Midgelle Regina Potts, known as Midge Potts, is a transgender peace activist and Navy veteran who ran as a Progressive Party (Green Party) candidate in the 2010 Missouri Senate election.

==Biography==
Potts was born in on January 10, 1969, in Gainesville, Missouri.

Potts served aboard the destroyer tender off the coast of Kuwait during the Gulf War. It was there that Potts was exposed to evaporated mercury in an engine room aboard the ship, and was offered an honorable discharge after failing to get treatment. She now lives off of Social Security disability benefits.

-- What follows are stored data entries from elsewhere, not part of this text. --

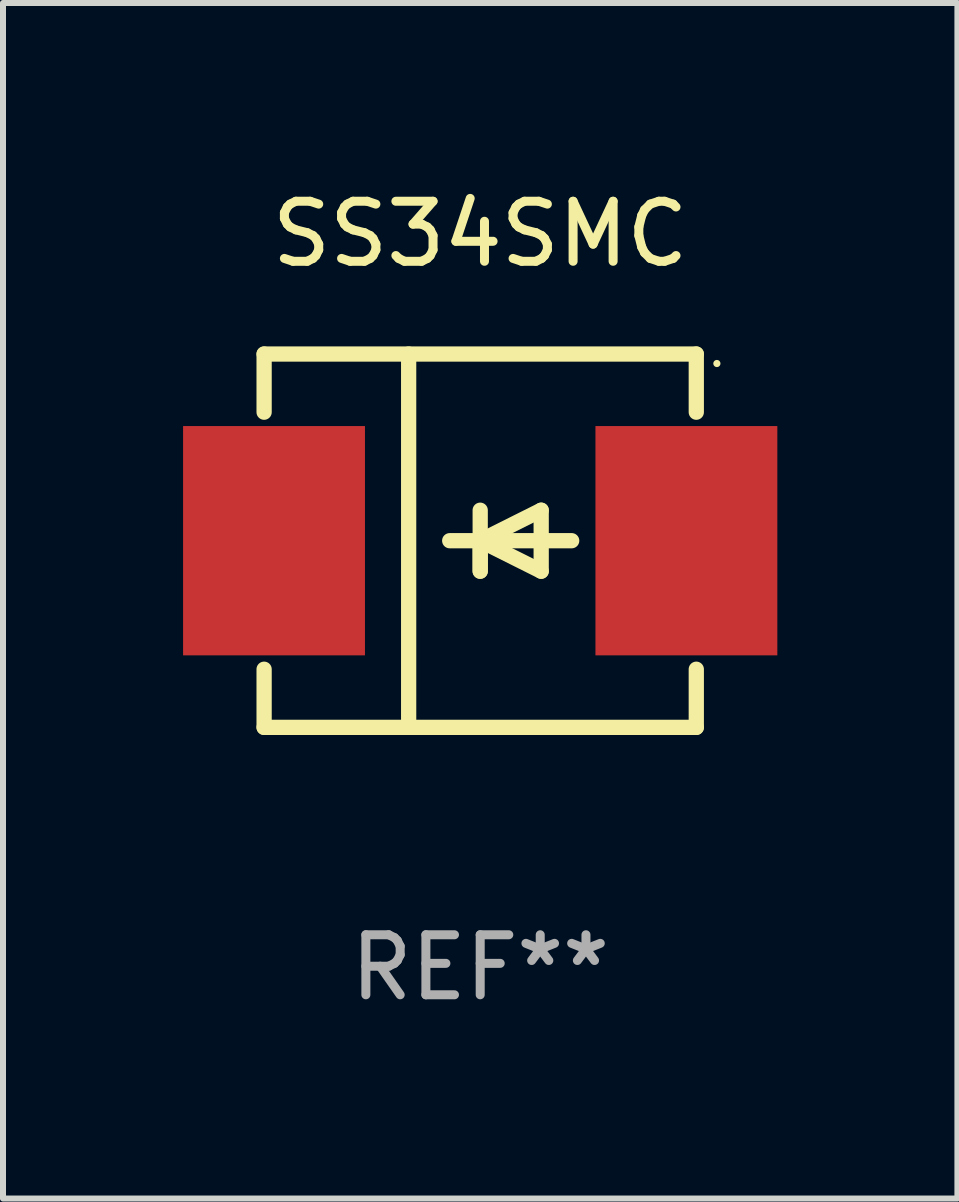
<source format=kicad_pcb>
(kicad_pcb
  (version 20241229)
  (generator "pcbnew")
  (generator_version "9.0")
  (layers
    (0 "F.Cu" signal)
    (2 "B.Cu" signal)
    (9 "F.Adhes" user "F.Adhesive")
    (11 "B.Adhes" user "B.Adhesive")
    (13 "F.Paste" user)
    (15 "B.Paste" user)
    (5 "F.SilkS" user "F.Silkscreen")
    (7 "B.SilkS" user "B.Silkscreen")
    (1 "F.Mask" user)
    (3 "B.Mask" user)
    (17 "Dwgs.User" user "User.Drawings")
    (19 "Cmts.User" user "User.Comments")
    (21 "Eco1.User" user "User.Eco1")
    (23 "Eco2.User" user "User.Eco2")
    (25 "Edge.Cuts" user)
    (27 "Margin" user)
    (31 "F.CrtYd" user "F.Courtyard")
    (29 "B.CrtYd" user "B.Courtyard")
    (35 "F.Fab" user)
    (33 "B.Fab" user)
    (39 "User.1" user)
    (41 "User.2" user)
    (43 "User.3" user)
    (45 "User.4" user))
  (footprint "SS34SMC"
    (layer "F.Cu")
    (at 4.95 5.958)
    (property "Reference" "SS34SMC" (at 0 -5.11 0) (layer "F.SilkS") (effects (font (size 1 1) (thickness 0.15))))
    (attr through_hole)
    (fp_line (start -3.6 -3.11) (end -3.6 -2.141) (stroke (width 0.254) (type solid)) (layer "F.SilkS"))
    (fp_line (start -3.6 -3.11) (end 3.6 -3.11) (stroke (width 0.254) (type solid)) (layer "F.SilkS"))
    (fp_line (start -3.6 2.141) (end -3.6 3.11) (stroke (width 0.254) (type solid)) (layer "F.SilkS"))
    (fp_line (start -3.6 3.11) (end 3.6 3.11) (stroke (width 0.254) (type solid)) (layer "F.SilkS"))
    (fp_line (start -1.192 -3.11) (end -1.192 3.11) (stroke (width 0.254) (type solid)) (layer "F.SilkS"))
    (fp_line (start 0 0) (end 0 0.508) (stroke (width 0.254) (type solid)) (layer "F.SilkS"))
    (fp_line (start 0 0) (end 1.016 0.508) (stroke (width 0.254) (type solid)) (layer "F.SilkS"))
    (fp_line (start 0 0.508) (end 0 -0.508) (stroke (width 0.254) (type solid)) (layer "F.SilkS"))
    (fp_line (start 1.016 -0.508) (end 0 0) (stroke (width 0.254) (type solid)) (layer "F.SilkS"))
    (fp_line (start 1.016 0.508) (end 1.016 -0.508) (stroke (width 0.254) (type solid)) (layer "F.SilkS"))
    (fp_line (start 1.524 0) (end -0.508 0) (stroke (width 0.254) (type solid)) (layer "F.SilkS"))
    (fp_line (start 3.6 -3.11) (end 3.6 -2.141) (stroke (width 0.254) (type solid)) (layer "F.SilkS"))
    (fp_line (start 3.6 2.141) (end 3.6 3.11) (stroke (width 0.254) (type solid)) (layer "F.SilkS"))
    (fp_circle (center 3.943 -2.952) (end 3.973 -2.952) (stroke (width 0.06) (type solid)) (fill no) (layer "F.SilkS"))
    (fp_text user "REF**" (at 0 7.11 0) (layer "F.Fab") (effects (font (size 1 1) (thickness 0.15))))
    (pad "1" smd rect (at 3.435 0 180) (size 3.03 3.82) (layers "F.Cu" "F.Mask" "F.Paste"))
    (pad "2" smd rect (at -3.435 0 180) (size 3.03 3.82) (layers "F.Cu" "F.Mask" "F.Paste")))
  (gr_rect
    (start -3 -3)
    (end 12.9 16.917)
    (stroke (width 0.1) (type default))
    (fill no)
    (layer "Edge.Cuts")))
</source>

After her discharge Potts reportedly married and had a child, before divorcing in 2003. After the divorce, Potts began living as a woman full-time, and while she began her transition by taking supplements to alter her body's hormones to be more female, she underwent conventional hormone therapy.

She unsuccessfully ran in Missouri's primary for the 7th District Congressional seat as a Republican in 2006 against incumbent Republican Congressman Roy Blunt. Potts received 4294 votes which equated to 7.2 percent of the vote in the Republican primary in the southwest Missouri district.

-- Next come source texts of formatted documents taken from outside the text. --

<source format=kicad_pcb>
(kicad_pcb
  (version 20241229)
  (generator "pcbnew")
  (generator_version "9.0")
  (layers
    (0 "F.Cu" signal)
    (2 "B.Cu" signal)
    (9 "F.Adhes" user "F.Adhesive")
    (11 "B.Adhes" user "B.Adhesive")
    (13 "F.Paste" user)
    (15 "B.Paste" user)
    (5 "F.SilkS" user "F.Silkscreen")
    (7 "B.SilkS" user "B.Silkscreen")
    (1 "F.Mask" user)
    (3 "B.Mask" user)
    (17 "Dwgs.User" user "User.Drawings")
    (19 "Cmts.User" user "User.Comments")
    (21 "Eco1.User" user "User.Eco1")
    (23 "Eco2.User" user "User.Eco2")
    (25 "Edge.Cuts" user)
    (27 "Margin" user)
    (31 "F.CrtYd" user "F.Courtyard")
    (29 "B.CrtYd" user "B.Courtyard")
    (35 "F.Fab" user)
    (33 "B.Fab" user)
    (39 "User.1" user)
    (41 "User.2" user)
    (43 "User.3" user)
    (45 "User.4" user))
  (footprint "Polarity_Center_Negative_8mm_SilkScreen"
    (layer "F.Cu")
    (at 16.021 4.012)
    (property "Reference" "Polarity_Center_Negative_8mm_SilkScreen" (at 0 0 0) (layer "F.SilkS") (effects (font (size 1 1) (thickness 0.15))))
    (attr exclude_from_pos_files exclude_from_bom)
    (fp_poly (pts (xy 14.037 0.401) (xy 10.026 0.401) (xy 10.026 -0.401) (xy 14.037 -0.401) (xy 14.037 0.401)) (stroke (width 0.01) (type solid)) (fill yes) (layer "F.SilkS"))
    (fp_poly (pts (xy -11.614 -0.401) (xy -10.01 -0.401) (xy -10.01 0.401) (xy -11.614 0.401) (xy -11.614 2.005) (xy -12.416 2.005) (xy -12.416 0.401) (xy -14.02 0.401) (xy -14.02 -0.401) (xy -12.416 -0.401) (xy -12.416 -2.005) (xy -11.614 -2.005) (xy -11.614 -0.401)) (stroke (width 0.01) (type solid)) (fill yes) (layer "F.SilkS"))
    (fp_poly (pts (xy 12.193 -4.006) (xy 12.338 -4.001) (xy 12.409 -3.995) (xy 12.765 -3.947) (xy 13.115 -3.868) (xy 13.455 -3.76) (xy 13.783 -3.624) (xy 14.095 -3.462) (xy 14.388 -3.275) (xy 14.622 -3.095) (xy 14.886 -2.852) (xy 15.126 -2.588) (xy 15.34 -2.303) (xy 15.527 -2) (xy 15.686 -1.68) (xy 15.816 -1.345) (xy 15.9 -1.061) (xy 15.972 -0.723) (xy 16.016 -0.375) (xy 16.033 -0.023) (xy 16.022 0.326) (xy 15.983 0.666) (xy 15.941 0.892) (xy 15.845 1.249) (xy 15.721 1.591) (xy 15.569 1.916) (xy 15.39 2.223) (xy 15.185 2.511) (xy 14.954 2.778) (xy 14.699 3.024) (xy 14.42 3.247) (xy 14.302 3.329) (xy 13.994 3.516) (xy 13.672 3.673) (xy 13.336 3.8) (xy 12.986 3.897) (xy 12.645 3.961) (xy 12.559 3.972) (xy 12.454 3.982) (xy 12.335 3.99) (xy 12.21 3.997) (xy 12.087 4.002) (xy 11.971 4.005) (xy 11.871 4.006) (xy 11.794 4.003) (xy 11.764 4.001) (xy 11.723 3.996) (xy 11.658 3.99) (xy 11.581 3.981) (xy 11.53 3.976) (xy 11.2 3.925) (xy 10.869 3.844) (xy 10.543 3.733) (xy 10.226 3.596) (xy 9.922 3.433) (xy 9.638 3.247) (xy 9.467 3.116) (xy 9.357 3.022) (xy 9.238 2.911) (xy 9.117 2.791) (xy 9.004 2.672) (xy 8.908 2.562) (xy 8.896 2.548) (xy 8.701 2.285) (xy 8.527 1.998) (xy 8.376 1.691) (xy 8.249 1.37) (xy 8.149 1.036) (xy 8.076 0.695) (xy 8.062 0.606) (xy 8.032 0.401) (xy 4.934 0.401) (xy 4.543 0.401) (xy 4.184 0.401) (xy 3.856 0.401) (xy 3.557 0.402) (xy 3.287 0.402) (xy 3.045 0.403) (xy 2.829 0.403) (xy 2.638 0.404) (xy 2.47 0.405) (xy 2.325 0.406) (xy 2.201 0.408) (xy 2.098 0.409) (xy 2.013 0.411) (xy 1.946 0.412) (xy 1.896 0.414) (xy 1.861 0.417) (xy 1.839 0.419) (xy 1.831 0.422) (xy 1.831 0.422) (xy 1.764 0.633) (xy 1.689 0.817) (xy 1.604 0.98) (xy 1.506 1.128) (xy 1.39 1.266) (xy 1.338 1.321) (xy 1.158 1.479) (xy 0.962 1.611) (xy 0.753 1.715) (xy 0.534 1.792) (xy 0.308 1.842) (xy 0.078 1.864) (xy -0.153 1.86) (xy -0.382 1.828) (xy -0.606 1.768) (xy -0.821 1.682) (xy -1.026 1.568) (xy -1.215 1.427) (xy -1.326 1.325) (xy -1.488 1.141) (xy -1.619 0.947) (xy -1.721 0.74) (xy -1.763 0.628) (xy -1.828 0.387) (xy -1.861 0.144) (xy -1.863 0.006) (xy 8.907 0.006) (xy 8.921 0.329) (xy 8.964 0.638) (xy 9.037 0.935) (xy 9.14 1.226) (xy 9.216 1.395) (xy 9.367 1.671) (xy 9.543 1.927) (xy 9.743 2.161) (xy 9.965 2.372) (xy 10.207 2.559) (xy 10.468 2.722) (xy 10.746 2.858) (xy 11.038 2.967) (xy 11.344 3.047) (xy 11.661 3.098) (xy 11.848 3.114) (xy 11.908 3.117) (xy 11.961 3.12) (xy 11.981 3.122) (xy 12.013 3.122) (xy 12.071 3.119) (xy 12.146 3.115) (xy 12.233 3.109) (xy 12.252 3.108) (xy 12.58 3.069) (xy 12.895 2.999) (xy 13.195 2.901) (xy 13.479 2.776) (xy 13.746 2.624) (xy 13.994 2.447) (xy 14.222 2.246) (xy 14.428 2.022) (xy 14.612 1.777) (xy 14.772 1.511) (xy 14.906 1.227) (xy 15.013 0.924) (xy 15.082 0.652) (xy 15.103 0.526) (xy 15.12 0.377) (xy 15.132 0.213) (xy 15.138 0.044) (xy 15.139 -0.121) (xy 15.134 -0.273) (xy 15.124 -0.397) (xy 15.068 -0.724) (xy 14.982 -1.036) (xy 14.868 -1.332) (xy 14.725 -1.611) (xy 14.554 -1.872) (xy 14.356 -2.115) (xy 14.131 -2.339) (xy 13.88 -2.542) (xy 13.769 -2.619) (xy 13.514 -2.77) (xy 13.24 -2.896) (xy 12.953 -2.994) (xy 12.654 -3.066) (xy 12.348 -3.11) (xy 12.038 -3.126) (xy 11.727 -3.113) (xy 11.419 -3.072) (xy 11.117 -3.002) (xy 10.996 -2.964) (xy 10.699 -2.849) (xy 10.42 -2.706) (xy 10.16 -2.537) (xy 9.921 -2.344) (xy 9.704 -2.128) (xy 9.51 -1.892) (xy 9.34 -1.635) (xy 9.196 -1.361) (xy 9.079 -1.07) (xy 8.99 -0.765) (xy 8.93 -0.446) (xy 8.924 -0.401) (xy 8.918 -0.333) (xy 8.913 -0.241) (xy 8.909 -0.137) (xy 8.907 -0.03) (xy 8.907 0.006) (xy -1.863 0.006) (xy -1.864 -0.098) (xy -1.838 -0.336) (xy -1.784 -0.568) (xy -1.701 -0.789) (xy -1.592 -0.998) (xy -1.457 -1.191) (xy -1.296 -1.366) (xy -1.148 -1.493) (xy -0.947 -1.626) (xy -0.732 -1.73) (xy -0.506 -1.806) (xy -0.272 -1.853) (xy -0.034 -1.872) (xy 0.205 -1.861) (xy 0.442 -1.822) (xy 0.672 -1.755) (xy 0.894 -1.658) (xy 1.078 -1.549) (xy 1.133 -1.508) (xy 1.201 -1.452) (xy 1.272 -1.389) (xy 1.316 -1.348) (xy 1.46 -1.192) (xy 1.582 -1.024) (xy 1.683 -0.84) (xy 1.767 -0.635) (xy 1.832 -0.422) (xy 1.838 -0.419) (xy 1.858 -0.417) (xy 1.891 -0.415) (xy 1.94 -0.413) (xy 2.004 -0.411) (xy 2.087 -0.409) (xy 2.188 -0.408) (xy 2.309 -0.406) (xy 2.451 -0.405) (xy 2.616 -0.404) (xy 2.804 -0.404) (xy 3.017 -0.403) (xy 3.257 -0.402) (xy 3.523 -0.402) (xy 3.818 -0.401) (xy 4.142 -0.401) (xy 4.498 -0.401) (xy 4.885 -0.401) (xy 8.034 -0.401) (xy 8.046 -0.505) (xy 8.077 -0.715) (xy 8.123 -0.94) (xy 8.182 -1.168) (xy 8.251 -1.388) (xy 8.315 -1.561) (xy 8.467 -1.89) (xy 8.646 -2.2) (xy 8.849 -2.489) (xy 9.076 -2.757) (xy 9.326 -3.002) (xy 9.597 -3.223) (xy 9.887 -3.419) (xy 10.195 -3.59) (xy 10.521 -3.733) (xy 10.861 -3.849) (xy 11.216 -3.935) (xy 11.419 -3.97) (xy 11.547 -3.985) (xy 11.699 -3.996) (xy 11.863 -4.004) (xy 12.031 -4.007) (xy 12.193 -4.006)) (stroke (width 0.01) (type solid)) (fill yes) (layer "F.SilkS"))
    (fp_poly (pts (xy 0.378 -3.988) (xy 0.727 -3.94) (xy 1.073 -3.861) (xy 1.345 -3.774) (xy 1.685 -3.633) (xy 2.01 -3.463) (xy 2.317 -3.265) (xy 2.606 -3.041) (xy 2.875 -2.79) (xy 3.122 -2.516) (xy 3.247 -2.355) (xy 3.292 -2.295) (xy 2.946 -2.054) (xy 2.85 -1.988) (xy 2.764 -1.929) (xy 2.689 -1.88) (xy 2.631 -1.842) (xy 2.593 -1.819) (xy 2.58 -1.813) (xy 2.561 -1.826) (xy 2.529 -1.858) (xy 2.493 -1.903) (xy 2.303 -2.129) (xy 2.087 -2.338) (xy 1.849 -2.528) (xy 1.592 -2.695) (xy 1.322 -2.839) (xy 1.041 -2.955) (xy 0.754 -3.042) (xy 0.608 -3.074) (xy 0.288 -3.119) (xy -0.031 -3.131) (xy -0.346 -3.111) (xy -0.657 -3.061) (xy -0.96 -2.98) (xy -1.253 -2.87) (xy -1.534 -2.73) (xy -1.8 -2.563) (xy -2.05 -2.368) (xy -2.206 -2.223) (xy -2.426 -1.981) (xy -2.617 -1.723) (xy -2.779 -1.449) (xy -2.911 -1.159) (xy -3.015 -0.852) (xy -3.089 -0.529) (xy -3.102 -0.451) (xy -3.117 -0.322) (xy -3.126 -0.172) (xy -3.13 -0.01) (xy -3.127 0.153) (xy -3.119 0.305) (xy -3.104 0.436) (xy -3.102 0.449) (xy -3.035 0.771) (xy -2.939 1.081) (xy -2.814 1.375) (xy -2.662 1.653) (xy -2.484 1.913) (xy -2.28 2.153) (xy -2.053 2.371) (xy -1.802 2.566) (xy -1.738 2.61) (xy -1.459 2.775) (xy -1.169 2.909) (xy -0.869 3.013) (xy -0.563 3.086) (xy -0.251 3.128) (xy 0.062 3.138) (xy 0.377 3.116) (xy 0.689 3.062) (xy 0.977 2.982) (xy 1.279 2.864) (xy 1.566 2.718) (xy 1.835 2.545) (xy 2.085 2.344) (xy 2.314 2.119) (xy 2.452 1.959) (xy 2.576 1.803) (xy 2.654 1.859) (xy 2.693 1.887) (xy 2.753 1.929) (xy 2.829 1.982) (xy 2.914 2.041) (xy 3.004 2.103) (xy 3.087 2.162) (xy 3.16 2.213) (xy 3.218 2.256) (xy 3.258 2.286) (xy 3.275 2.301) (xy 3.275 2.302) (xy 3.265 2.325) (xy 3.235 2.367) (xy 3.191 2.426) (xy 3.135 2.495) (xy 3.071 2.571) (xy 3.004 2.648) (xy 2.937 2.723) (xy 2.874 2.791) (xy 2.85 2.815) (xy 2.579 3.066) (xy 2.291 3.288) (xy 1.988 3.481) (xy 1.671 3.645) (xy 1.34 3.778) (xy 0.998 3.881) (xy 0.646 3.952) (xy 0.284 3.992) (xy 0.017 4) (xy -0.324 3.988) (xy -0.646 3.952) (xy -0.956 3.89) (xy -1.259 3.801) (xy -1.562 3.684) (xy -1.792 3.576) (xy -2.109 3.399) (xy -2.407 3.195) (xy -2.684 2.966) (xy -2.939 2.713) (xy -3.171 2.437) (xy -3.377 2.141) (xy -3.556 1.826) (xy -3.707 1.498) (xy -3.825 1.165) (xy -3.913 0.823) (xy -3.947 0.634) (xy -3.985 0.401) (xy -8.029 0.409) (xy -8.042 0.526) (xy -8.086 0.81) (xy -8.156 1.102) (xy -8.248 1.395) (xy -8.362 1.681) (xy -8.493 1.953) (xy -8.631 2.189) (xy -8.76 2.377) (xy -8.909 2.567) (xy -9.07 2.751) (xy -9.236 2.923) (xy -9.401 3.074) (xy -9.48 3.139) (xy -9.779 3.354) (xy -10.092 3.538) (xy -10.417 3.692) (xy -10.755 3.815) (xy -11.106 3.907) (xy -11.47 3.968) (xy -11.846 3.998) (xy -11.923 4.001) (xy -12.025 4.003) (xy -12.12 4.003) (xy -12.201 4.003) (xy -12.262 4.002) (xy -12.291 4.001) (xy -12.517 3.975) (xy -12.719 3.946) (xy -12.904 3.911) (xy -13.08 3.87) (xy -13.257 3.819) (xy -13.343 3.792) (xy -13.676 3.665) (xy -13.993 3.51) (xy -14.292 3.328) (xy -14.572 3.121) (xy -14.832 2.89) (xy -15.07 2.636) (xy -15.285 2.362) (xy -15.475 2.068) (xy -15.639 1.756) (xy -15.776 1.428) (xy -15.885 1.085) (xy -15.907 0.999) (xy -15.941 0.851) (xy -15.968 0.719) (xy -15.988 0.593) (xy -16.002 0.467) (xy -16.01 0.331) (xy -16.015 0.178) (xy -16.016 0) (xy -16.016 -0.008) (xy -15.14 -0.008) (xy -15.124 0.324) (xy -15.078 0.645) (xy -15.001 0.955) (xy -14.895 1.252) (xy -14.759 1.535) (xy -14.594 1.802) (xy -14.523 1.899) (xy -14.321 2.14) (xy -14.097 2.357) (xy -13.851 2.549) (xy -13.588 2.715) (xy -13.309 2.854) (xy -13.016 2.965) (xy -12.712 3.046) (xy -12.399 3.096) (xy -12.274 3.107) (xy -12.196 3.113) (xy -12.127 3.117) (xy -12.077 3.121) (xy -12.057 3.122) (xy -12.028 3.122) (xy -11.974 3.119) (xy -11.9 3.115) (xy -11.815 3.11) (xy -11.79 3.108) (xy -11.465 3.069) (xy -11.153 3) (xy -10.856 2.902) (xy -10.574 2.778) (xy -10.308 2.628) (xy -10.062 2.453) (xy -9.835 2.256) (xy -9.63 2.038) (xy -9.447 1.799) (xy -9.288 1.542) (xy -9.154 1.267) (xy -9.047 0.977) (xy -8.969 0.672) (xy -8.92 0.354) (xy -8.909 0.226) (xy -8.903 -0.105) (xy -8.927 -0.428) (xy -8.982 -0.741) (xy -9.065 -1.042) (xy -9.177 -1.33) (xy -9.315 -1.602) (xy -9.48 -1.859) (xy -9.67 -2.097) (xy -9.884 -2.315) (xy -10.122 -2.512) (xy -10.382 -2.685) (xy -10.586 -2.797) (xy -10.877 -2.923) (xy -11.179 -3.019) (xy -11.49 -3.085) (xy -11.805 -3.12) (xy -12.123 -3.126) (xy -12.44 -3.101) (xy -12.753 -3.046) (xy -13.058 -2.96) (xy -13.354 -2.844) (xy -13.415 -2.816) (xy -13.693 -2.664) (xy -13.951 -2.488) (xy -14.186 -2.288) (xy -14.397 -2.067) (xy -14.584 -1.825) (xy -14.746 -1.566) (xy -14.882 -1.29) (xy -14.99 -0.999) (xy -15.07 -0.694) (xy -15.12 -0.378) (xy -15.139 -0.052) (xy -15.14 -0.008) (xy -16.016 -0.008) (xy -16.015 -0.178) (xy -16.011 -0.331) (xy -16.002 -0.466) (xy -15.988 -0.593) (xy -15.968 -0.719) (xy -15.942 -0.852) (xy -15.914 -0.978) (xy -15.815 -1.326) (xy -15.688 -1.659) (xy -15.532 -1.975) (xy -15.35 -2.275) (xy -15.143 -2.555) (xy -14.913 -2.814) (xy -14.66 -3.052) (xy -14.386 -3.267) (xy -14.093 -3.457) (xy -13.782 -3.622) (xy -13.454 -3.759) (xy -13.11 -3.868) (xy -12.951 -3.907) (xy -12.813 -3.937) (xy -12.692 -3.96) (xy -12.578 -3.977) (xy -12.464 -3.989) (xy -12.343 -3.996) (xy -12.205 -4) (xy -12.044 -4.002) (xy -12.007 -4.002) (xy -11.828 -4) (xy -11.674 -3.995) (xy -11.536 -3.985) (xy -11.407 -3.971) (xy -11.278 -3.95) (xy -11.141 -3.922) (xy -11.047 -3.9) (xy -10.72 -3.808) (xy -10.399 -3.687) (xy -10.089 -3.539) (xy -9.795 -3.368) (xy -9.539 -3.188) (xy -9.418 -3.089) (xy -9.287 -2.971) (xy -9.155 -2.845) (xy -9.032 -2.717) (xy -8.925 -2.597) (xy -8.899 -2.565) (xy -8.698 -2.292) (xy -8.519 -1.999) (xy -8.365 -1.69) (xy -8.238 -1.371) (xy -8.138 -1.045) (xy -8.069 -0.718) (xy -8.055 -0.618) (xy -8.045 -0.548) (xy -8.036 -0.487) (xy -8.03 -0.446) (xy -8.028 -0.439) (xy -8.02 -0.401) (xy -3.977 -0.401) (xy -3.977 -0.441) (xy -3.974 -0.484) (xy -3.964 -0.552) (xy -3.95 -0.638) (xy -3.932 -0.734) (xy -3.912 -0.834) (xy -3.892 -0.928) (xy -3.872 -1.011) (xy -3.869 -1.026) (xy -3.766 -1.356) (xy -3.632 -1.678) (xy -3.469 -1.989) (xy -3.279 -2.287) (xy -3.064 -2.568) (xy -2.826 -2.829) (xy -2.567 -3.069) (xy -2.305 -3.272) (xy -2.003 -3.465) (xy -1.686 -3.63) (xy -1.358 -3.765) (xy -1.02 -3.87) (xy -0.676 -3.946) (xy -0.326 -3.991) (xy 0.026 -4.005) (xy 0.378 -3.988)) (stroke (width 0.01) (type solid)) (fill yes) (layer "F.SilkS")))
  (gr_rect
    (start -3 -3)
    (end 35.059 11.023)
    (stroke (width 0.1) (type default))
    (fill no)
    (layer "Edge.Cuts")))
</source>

Potts announced on June 27, 2009, that she would run for the seat being vacated by retiring senator Kit Bond in 2010. Potts had no recordable votes in that election. On March 23, 2015, Potts announced on Facebook possibly seeking another attempt at the Senate seat by stating "Last week, I made an announcement on several Green Party Fb pages stating that I have firmly decided to NOT SEEK THE PRESIDENTIAL NOMINATION in 2016, and instead will most likely run for US Senator against Republican incum [sic], Roy Blunt, in my home state of Missouri."